PROBLEM:
Can you quote the hospice care piece word for word, everything from "How to make" down to "end-of-life care choices."?

EXERCISE TEXT:
BEGIN

A surgeon learns what hospice care can do to improve the end-of-life experience and reduce medical costs

I’ve been providing end-of-life care for my loved ones for most of the last 10 years. Hospice care did so much to improve the end-of-life experience for my late life partner and my mother that my father had me make arrangements so that he can have it, too, when his time comes. (New gentle readers: my father is 94 and has congestive heart failure. I live with him and take care of him.)

How to make end-of-life care choices is something I will be writing about in an e-book, but today I came across a piece from The New Yorker by general surgeon Atul Gawande describing how he learned about what hospice care could do for his patients who were approaching the end of their lives that I think is excellent and worth reading. The only bit that I think will stick with most conservatives is his remarks detailing how the “death panels,” which were stripped from Obamacare would both prolong lives and greatly reduce medical costs. Actually, the death panels are still there because it is their job to ration care — he means the discussion that was mandated about end-of-life care choices.

END

SUPPLIED RECORDS:
BEGIN

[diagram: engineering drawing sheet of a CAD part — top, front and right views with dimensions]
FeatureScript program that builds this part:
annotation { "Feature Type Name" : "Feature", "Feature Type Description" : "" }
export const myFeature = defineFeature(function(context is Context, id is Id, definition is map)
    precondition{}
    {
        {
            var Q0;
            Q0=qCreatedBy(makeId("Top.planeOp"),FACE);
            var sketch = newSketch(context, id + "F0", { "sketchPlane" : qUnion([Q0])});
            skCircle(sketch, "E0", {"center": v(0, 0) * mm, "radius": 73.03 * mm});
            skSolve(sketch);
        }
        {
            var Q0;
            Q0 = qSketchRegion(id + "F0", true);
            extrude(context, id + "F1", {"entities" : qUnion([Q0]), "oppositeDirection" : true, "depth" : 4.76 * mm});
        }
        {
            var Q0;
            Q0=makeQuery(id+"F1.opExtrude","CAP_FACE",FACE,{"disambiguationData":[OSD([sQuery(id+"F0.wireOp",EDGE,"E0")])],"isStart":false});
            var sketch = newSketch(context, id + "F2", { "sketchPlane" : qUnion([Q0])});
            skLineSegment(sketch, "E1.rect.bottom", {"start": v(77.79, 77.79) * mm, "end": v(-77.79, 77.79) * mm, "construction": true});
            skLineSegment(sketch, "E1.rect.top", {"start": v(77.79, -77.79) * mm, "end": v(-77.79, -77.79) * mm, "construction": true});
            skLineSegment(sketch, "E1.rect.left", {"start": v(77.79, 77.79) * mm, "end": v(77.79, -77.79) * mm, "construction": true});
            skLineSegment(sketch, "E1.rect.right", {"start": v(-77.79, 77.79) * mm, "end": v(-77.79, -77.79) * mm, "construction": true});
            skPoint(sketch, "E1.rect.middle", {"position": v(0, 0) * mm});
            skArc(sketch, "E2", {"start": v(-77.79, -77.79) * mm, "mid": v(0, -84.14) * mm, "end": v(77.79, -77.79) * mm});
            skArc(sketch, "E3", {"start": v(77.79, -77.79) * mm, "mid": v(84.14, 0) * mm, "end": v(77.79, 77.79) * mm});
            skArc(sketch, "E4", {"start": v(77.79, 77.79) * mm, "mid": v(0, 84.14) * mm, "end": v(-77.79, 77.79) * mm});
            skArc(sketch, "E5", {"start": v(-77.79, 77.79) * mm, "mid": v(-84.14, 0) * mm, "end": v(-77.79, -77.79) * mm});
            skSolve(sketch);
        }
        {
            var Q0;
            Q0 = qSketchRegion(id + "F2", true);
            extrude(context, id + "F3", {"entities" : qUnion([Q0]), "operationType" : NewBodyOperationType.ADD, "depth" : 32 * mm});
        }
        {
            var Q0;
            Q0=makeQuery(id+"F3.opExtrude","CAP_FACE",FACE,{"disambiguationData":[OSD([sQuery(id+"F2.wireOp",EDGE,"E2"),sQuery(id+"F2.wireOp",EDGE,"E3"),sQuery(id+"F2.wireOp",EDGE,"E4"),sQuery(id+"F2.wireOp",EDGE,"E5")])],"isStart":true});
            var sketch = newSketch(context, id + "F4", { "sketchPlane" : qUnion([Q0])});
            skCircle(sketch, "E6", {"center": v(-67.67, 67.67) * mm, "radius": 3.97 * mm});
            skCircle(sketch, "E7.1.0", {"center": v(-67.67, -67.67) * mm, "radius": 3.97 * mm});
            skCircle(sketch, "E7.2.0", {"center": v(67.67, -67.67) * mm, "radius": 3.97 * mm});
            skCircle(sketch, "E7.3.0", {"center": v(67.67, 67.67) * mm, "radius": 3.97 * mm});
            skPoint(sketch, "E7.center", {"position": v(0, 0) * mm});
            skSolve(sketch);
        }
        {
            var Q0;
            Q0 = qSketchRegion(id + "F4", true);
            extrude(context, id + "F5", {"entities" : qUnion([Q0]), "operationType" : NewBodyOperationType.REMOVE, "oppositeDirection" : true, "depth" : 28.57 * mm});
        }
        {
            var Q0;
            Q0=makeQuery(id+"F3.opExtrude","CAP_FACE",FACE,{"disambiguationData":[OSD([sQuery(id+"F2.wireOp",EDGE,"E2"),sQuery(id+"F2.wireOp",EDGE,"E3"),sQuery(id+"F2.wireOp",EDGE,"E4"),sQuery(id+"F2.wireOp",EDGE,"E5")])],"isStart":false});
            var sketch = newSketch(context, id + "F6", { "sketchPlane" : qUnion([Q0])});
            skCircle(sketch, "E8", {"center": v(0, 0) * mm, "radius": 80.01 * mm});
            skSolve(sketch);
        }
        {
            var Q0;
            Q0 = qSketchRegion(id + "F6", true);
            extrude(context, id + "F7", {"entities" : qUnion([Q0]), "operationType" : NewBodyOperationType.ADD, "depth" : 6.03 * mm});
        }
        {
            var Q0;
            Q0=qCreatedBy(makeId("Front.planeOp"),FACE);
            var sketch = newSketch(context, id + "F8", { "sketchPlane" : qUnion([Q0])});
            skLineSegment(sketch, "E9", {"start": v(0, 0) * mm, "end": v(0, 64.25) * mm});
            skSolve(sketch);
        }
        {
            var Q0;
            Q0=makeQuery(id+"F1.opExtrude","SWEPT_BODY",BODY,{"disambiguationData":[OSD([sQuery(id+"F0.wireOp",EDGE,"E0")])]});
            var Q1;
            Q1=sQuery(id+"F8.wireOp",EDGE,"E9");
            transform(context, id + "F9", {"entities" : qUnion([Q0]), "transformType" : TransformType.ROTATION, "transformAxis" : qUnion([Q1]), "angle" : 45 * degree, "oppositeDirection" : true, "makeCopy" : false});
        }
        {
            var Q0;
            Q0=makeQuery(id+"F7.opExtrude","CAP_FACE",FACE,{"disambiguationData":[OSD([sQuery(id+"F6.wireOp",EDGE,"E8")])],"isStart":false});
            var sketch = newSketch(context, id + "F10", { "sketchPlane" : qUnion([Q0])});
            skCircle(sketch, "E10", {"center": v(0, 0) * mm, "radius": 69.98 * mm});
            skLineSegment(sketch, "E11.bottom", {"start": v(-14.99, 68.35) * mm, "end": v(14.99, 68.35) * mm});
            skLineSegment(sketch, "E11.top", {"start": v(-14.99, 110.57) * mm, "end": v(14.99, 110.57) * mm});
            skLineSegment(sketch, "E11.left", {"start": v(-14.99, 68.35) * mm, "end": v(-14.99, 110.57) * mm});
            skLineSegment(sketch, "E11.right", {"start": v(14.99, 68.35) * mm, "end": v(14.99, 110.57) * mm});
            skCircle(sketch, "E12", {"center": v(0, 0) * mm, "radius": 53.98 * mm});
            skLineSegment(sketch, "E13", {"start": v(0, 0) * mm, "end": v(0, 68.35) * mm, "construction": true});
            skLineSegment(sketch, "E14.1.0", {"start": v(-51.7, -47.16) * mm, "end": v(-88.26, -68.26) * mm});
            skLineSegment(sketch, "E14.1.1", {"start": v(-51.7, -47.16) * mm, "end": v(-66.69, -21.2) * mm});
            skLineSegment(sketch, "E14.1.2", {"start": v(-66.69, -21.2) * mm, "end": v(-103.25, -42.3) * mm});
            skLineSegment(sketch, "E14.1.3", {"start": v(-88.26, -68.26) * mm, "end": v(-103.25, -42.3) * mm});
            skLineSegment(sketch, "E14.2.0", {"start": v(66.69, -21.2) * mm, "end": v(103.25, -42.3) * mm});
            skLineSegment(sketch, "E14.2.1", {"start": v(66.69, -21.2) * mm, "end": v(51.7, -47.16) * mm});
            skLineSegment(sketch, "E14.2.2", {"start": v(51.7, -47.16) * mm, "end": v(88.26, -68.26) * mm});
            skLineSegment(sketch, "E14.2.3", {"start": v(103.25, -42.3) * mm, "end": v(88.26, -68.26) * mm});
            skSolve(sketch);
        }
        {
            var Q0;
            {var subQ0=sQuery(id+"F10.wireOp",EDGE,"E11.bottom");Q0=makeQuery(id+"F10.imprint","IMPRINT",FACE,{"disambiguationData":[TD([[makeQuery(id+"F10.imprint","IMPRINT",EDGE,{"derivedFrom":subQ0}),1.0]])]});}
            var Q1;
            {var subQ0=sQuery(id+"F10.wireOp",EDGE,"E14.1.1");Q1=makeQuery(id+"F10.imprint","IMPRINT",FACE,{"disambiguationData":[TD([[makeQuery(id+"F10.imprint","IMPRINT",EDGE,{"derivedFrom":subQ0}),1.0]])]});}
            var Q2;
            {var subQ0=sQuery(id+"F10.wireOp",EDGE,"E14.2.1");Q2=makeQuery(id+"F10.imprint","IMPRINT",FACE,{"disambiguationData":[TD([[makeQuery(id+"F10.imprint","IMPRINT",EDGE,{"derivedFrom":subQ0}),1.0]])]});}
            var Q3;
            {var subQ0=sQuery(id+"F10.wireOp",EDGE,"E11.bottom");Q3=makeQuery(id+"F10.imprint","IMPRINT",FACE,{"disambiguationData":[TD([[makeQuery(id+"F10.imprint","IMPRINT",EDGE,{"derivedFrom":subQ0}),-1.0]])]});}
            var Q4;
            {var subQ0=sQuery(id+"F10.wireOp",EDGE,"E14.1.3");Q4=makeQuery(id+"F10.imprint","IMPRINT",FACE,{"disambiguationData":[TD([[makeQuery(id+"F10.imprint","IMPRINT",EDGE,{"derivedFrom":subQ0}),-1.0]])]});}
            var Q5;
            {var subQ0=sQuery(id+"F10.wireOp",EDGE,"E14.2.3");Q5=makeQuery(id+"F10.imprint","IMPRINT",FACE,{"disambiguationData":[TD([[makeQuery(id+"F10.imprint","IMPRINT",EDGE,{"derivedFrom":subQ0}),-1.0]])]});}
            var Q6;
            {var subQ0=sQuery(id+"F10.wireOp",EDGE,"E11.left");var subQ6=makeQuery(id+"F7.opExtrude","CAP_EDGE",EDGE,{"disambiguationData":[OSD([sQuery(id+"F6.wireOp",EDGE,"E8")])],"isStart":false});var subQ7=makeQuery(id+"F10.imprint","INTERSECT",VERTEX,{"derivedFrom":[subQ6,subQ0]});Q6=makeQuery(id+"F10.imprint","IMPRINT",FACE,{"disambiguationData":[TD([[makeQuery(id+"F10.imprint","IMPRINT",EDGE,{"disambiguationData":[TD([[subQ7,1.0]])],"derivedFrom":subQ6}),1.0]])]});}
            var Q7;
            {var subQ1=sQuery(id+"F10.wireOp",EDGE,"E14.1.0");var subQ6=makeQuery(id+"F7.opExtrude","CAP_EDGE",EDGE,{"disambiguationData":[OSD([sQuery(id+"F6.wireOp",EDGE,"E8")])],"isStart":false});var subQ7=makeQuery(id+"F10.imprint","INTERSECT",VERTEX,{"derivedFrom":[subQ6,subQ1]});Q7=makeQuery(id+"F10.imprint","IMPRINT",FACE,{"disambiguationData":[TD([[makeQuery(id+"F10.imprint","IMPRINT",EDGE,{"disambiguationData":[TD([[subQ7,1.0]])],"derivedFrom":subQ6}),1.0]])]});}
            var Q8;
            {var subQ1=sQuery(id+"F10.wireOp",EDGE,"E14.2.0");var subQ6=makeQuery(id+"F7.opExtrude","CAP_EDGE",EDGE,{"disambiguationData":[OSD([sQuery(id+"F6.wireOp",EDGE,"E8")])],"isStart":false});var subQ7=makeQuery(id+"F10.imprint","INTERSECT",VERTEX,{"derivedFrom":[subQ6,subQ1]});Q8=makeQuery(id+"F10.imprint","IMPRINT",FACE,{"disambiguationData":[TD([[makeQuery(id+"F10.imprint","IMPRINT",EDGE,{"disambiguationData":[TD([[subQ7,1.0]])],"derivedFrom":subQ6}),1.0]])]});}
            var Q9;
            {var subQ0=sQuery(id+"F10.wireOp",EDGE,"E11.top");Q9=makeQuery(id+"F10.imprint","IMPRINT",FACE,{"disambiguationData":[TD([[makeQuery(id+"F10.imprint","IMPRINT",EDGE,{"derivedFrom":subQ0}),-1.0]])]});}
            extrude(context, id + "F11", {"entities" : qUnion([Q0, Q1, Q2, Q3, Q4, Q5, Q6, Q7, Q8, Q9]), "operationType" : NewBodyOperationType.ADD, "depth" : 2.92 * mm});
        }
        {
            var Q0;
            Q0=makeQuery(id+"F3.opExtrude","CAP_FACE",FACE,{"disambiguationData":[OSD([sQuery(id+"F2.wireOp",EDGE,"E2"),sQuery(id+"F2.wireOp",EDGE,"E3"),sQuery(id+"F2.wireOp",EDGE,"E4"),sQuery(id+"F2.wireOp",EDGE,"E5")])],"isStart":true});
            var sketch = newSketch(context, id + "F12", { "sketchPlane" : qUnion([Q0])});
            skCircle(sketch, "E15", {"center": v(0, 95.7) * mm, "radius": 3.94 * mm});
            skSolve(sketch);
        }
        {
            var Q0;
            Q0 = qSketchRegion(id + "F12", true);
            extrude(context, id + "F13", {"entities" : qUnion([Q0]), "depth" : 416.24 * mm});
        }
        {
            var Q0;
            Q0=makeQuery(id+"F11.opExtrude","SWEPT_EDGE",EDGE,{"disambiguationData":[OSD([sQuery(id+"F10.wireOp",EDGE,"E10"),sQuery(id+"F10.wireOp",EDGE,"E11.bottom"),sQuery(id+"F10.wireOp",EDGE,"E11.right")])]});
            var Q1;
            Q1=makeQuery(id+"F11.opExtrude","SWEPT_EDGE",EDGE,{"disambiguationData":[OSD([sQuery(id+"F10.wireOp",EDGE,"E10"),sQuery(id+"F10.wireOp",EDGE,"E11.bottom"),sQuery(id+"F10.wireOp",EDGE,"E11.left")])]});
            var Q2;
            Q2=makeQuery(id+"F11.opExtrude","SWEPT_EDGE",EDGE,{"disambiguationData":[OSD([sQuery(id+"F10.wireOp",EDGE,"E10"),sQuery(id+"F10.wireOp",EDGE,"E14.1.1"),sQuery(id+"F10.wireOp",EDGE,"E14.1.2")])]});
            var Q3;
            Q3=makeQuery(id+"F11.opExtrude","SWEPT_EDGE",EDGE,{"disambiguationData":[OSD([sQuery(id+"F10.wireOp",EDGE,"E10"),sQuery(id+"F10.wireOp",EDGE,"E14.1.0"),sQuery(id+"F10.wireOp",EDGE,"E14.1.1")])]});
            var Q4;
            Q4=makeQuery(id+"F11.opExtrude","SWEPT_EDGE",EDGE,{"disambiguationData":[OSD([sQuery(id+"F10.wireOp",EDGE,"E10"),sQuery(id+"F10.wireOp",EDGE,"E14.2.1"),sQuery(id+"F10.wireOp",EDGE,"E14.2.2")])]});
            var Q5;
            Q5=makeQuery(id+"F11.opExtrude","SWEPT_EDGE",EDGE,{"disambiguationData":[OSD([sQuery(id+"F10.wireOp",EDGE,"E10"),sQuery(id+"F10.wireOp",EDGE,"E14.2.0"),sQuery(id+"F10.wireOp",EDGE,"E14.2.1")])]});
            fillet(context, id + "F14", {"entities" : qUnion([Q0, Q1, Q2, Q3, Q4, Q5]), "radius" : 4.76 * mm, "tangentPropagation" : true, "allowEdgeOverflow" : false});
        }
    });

END

WRITTEN RESPONSE:
How to make end-of-life care choices is something I will be writing about in an e-book, but today I came across a piece from The New Yorker by general surgeon Atul Gawande describing how he learned about what hospice care could do for his patients who were approaching the end of their lives that I think is excellent and worth reading. The only bit that I think will stick with most conservatives is his remarks detailing how the “death panels,” which were stripped from Obamacare would both prolong lives and greatly reduce medical costs. Actually, the death panels are still there because it is their job to ration care — he means the discussion that was mandated about end-of-life care choices.